I’ve just wrapped up another semester of college-essay coaching, with my students getting early-decision acceptance letters from great schools ranging from the University of Michigan to MIT.
As I look back on this latest group of students, I find that parents often need more reassurance and hand holding than their children as we go through the process.
Case in point: The mom who rewrote the top of her child’s Common Application essay after he was finished with it because she said there were “not enough adjectives!”
In my business, we believe that adjectives and adverbs cause cancer. This is a clever way of saying to use these words sparingly, if at all. The best writing is based on strong verbs and specific detail. And the best essays are written in a conversational style that sounds like the person who wrote them.
Tinkering with the essay not only undermined her child’s self-confidence and was unethical, it was wrong from a writing standpoint.
Her child had a crisp and clean writing style with a strong and easily identifiable voice. This simple approach reflected someone who had a no-nonsense personality and was aiming for an engineering school.
Grafting her writing onto the top of her child’s gave the essay the unmistakable sound of two voices and bore the telltale marks of two sets of fingerprints – something that could easily be picked up by the admissions office reader.

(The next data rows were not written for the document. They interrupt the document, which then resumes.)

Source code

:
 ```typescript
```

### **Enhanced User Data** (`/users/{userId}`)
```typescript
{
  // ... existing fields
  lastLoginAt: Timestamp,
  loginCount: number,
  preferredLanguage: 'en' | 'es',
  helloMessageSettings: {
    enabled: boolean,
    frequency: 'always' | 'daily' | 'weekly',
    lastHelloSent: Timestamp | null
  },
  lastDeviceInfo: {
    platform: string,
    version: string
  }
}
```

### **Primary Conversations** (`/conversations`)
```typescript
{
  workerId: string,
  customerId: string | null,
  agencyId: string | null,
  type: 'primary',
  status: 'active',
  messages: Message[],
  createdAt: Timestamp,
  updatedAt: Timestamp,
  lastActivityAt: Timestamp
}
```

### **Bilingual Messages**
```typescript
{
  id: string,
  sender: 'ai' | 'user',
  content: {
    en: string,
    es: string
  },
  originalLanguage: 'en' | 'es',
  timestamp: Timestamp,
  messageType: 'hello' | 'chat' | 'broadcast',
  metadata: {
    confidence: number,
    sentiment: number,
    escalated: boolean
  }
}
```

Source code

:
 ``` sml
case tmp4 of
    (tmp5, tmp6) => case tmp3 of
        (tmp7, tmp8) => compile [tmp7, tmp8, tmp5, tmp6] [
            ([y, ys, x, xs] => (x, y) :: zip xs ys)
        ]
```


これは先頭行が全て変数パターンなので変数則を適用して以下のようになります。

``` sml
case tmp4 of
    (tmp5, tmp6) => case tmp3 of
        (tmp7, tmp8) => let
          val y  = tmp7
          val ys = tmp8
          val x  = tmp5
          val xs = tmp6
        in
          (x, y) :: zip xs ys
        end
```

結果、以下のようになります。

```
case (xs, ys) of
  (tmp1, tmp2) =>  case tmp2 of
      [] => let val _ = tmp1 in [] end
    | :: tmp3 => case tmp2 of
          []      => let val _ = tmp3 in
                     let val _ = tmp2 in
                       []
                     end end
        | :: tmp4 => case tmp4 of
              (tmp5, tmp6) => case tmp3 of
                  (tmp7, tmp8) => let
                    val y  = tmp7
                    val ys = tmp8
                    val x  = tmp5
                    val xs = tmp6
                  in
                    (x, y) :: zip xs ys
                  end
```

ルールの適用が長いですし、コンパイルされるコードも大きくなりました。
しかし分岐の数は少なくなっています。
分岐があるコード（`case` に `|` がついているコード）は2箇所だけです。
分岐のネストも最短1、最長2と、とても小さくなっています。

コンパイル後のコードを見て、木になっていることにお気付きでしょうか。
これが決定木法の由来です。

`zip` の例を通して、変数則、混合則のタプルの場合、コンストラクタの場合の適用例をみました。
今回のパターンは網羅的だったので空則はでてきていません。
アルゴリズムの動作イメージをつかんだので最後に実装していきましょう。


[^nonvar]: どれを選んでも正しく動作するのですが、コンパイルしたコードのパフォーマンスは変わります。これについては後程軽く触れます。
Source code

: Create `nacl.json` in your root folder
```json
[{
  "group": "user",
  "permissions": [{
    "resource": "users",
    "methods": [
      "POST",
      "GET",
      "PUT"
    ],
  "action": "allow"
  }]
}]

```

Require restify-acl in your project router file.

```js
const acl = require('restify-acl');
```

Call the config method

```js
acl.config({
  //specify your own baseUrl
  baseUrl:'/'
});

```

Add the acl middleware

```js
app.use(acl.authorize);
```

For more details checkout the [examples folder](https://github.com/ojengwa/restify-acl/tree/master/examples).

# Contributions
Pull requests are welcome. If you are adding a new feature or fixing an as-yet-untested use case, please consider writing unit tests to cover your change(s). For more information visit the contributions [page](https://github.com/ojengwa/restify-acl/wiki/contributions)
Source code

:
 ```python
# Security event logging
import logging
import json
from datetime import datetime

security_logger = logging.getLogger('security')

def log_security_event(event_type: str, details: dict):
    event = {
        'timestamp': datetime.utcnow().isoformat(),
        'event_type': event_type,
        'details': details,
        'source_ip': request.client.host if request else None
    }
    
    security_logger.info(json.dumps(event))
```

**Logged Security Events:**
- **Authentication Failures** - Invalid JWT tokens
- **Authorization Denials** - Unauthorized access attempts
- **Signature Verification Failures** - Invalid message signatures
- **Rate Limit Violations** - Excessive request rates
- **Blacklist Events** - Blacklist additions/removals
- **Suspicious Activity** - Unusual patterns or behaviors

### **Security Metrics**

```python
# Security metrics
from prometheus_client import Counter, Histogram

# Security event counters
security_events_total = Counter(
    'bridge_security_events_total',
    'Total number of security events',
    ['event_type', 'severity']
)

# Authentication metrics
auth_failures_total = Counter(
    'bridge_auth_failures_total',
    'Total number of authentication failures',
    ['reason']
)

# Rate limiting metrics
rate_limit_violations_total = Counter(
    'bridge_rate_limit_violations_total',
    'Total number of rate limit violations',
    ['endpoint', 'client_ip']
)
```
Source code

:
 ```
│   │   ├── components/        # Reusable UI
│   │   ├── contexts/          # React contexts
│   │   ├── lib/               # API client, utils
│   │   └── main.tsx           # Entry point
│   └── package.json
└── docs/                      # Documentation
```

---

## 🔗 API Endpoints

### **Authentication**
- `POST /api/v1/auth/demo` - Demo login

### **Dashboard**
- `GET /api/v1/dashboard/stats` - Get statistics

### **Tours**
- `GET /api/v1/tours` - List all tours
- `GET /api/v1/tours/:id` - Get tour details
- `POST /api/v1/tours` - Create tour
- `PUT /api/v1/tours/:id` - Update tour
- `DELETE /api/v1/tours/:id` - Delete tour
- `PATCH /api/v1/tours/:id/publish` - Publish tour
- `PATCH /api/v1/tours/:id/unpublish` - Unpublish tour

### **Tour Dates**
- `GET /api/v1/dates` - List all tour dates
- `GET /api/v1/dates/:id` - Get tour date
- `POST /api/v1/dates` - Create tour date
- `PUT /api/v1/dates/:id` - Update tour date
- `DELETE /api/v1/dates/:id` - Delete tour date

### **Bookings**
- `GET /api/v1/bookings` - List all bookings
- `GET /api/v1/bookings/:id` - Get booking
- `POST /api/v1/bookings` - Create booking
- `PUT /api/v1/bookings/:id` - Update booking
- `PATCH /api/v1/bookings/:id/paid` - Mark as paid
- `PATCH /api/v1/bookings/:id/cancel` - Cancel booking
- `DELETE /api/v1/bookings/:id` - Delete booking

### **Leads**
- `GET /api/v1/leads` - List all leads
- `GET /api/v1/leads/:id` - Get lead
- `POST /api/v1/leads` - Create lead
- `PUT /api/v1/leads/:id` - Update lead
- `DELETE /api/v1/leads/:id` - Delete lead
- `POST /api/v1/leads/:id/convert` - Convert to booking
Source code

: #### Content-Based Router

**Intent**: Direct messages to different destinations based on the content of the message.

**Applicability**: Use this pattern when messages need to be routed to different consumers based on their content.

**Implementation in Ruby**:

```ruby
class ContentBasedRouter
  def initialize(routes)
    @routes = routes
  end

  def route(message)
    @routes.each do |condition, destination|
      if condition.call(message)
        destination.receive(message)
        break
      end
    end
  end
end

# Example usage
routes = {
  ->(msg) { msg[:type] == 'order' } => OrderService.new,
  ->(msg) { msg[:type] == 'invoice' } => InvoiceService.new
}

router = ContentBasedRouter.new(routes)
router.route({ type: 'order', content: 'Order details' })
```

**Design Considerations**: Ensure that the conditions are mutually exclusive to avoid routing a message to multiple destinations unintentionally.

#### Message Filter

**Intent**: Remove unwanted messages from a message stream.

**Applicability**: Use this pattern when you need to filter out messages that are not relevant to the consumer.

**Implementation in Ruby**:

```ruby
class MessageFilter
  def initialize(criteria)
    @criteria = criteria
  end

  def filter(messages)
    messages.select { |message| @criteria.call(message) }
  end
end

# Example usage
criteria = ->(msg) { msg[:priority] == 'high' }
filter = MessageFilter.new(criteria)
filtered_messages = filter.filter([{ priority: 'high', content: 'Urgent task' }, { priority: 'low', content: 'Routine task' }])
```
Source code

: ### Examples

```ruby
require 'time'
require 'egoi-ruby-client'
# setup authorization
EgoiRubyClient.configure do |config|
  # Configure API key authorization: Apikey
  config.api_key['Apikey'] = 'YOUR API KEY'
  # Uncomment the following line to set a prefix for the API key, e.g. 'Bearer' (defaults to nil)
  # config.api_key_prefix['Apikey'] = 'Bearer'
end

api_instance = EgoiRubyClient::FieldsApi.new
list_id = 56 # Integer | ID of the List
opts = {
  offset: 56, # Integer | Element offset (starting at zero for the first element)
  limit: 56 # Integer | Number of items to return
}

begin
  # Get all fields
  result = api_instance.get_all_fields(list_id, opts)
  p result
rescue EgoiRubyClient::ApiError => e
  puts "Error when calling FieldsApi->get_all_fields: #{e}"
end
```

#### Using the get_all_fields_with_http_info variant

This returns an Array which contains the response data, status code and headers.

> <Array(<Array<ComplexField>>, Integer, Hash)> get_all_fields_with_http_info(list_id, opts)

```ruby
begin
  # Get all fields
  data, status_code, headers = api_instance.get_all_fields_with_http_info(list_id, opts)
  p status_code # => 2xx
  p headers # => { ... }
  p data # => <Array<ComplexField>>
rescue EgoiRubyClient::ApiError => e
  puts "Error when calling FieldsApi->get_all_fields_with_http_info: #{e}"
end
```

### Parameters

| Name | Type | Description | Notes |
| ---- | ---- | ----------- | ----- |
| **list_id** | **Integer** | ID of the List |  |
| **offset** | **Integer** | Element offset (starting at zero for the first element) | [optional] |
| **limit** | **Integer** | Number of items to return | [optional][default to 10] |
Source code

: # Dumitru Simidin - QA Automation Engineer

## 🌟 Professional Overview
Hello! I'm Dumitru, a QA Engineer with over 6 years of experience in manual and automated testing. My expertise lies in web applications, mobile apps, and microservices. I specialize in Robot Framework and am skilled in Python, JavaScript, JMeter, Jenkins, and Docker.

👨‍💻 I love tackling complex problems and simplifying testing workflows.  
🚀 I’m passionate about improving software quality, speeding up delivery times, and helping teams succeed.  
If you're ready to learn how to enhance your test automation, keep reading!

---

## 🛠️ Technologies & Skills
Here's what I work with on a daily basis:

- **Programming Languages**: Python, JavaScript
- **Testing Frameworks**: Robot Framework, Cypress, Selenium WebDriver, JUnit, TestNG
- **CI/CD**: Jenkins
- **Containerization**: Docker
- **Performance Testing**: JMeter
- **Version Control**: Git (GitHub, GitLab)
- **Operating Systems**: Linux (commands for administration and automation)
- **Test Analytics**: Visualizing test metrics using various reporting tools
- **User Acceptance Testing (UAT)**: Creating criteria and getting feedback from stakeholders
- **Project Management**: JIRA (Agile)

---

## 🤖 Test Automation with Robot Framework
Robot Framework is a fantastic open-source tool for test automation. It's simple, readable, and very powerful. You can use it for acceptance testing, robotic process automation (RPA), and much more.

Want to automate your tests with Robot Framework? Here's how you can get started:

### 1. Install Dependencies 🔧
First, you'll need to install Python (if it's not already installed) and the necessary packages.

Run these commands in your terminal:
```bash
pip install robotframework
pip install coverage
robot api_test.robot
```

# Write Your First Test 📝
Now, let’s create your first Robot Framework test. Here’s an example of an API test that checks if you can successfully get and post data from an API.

In another case, one of my students brought me the first draft of a college essay that clearly was written from the point of view of a parent. It sounded like a 47-year-old wrote it, not a 17-year-old, with words that no kid would use in conversation, such as “thus” and “therefore.”
Once a student has the confidence and encouragement to take charge of his or her essay, the truth emerges and the voice of the writer becomes authentic and memorable, the hallmarks of the best essays.